The unions (Seamen’s Union and Waterside Workers Federation), which later formed the Maritime Union of Australia, also maintained their unflinching support. This was despite the threat by the Hawke federal Labor government to impose Liberal era fines and de-registration proceedings.

From across Australia and from around the world encouragement and financial support flowed in and helped to sustain the workers in the dispute. Community support grew as time went on. Individual support from people like Harry Black and Lindy Nolan was greatly appreciated.

John Tognolini and Francis Kelly produced a short video of the strike and this was copied and widely distributed around Australia and to other parts of the world.

Ultimately the issue was not only the survival of a workplace which employed a large, highly skilled workforce but the wider manufacturing sector in Australia. The very union officials who were prepared to sabotage the Cockatoo dispute were happy to follow a political party whose loyalty lay with the big end of town. What they did during that dispute was repeated as workplace committees and delegates structures were allowed to collapse or be sidelined. Union membership declined as industries shed workers or officials failed to organise struggles.
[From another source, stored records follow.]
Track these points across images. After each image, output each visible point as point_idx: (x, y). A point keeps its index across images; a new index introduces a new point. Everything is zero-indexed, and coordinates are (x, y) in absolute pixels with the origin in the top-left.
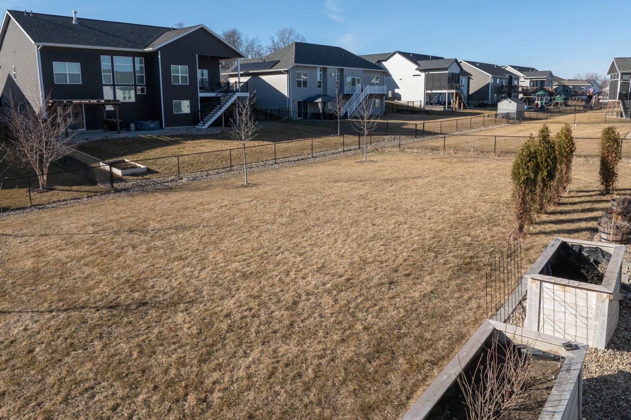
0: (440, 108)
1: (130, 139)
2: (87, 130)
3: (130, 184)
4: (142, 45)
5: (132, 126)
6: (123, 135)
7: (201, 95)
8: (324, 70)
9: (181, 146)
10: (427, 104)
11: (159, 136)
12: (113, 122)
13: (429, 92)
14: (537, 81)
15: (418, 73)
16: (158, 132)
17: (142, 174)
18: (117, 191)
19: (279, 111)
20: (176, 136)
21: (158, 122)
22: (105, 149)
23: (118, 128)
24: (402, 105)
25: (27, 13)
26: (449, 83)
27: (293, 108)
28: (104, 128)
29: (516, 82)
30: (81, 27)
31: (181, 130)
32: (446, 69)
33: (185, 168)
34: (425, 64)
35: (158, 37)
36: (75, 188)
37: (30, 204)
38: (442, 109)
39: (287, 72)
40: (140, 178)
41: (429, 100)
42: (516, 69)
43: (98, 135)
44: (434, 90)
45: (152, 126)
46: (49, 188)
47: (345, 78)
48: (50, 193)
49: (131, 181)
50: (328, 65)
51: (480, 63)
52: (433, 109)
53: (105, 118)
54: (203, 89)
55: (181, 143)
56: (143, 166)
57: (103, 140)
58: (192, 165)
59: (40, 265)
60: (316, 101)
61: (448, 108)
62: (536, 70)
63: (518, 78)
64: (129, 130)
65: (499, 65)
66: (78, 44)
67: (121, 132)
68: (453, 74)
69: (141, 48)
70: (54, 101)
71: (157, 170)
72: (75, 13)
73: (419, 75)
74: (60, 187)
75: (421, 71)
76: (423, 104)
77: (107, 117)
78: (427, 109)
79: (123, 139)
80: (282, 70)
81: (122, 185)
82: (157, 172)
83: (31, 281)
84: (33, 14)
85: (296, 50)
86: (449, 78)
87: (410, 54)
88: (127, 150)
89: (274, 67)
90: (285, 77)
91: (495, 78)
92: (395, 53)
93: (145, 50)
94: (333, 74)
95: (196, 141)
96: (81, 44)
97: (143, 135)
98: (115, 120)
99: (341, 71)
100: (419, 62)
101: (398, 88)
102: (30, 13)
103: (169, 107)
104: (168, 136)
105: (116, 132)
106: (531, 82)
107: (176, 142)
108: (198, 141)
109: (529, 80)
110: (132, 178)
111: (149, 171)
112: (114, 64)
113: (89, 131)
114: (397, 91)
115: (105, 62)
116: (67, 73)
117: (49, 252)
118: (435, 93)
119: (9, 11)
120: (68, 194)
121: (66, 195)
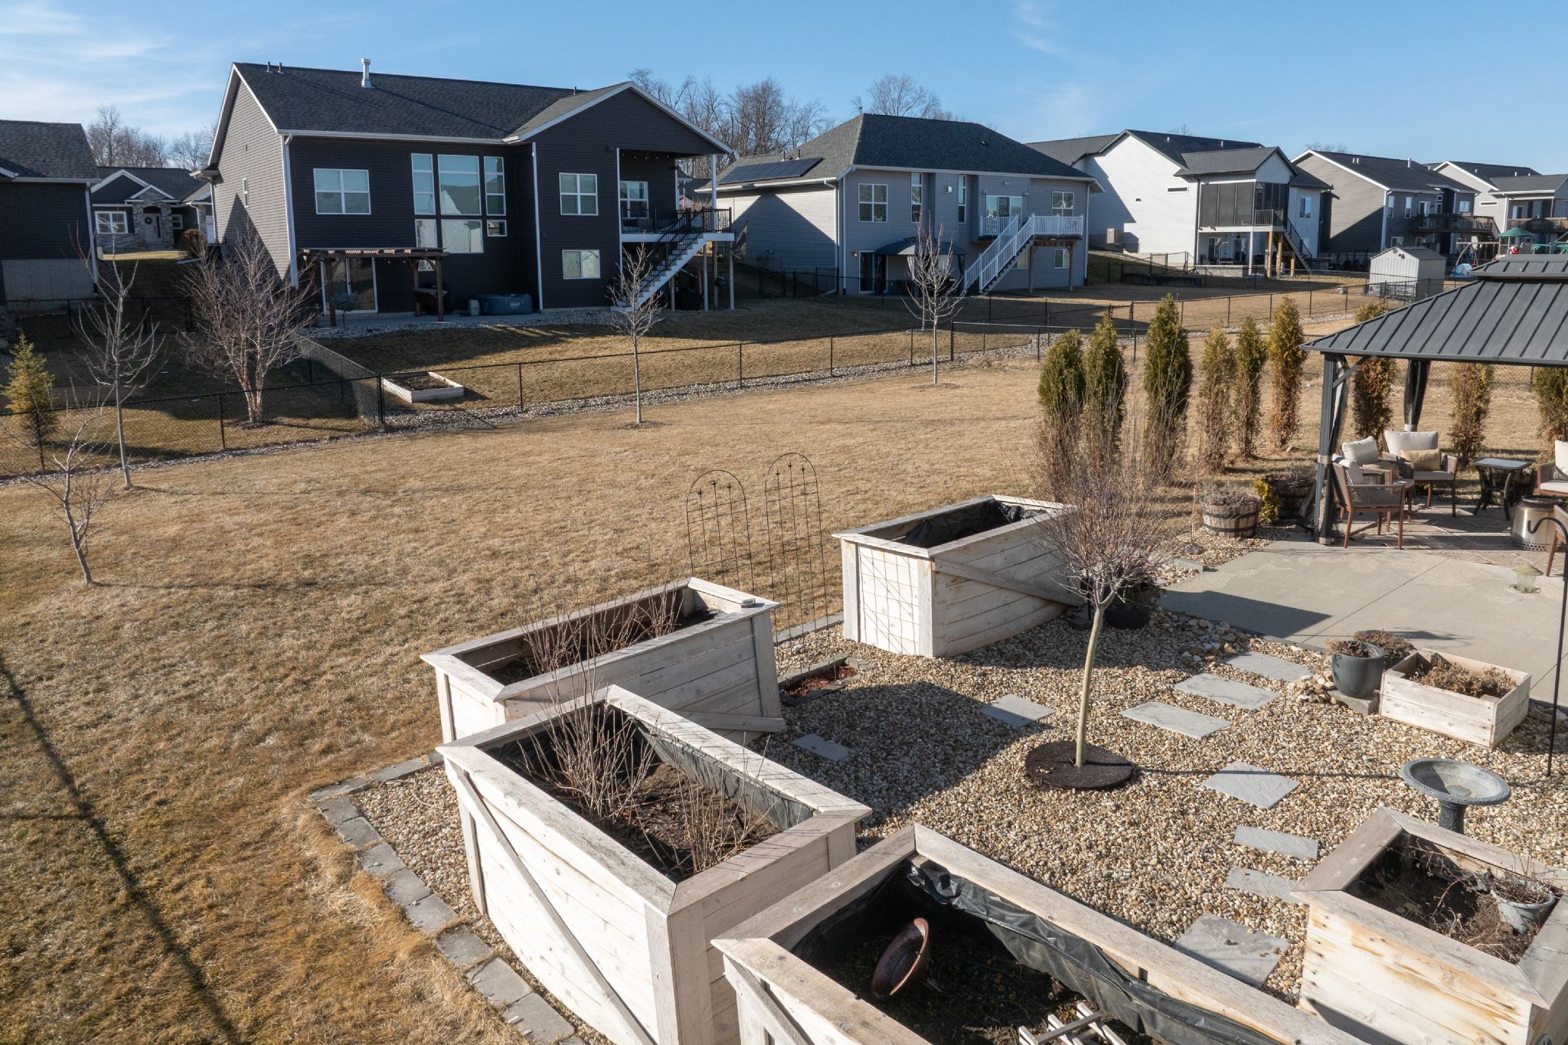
0: (1234, 272)
1: (459, 331)
2: (380, 311)
3: (421, 417)
4: (500, 129)
5: (474, 304)
6: (448, 323)
7: (624, 238)
8: (929, 178)
9: (559, 349)
10: (1202, 259)
11: (520, 328)
12: (428, 295)
13: (1207, 230)
14: (1531, 203)
15: (1182, 182)
16: (521, 320)
17: (453, 400)
18: (391, 429)
19: (816, 275)
20: (558, 328)
21: (527, 297)
22: (402, 350)
23: (441, 308)
24: (1137, 265)
25: (272, 67)
26: (1257, 208)
27: (849, 269)
28: (413, 309)
29: (1464, 206)
30: (377, 95)
31: (577, 314)
32: (1251, 174)
33: (546, 392)
34: (1198, 161)
35: (538, 112)
36: (313, 422)
37: (222, 448)
38: (1239, 274)
39: (836, 184)
40: (447, 407)
41: (1209, 250)
42: (1472, 172)
43: (395, 323)
44: (1219, 225)
45: (515, 305)
46: (266, 419)
47: (980, 197)
48: (265, 430)
49: (426, 411)
50: (940, 167)
51: (1362, 157)
52: (1217, 273)
53: (417, 288)
54: (631, 225)
55: (562, 341)
56: (457, 385)
57: (402, 334)
58: (561, 386)
59: (188, 533)
60: (903, 253)
61: (1255, 270)
62: (1534, 173)
63: (1470, 195)
64: (465, 312)
65: (1421, 162)
66: (364, 131)
67: (445, 317)
68: (1268, 186)
69: (497, 137)
70: (311, 251)
71: (487, 394)
72: (367, 63)
73: (1185, 189)
74: (286, 420)
75: (1189, 178)
76: (1191, 261)
77: (422, 286)
78: (1202, 272)
79: (444, 331)
80: (825, 180)
81: (403, 420)
82: (484, 398)
83: (162, 552)
84: (284, 69)
85: (863, 133)
86: (1258, 197)
87: (1166, 136)
88: (445, 354)
89: (808, 174)
90: (831, 195)
91: (1399, 198)
92: (1124, 136)
93: (505, 140)
94: (950, 189)
95: (596, 339)
96: (371, 131)
97: (489, 324)
98: (432, 292)
99: (973, 181)
100: (1185, 156)
101: (1133, 221)
102: (277, 67)
103: (554, 265)
104: (540, 328)
105: (436, 317)
106: (1511, 204)
107: (554, 340)
108: (601, 339)
109: (1505, 202)
110: (430, 406)
111: (469, 395)
112: (440, 172)
113: (385, 315)
114: (1128, 228)
115: (420, 166)
116: (343, 191)
117: (214, 516)
118: (1225, 235)
119: (236, 64)
120: (298, 433)
121: (293, 434)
It eventually emerged Kerry Packer wanted to turn the island into an upmarket resort and casino. The wide news exposure brought on by the dispute was not what the investors wanted. Then when it was discovered soil on the island was full of industrial contaminants leading to litigation over remedial work, the federal government handed it over to the NSW government as a state park.

At least it is still publicly owned.

Those who took part in the dispute walked away with some redundancy money in their pockets and a sense of dignity, proud of their actions. The workers at Cockatoo Island seized the initiative and fought a valiant campaign which will be remembered by generations of workers to come.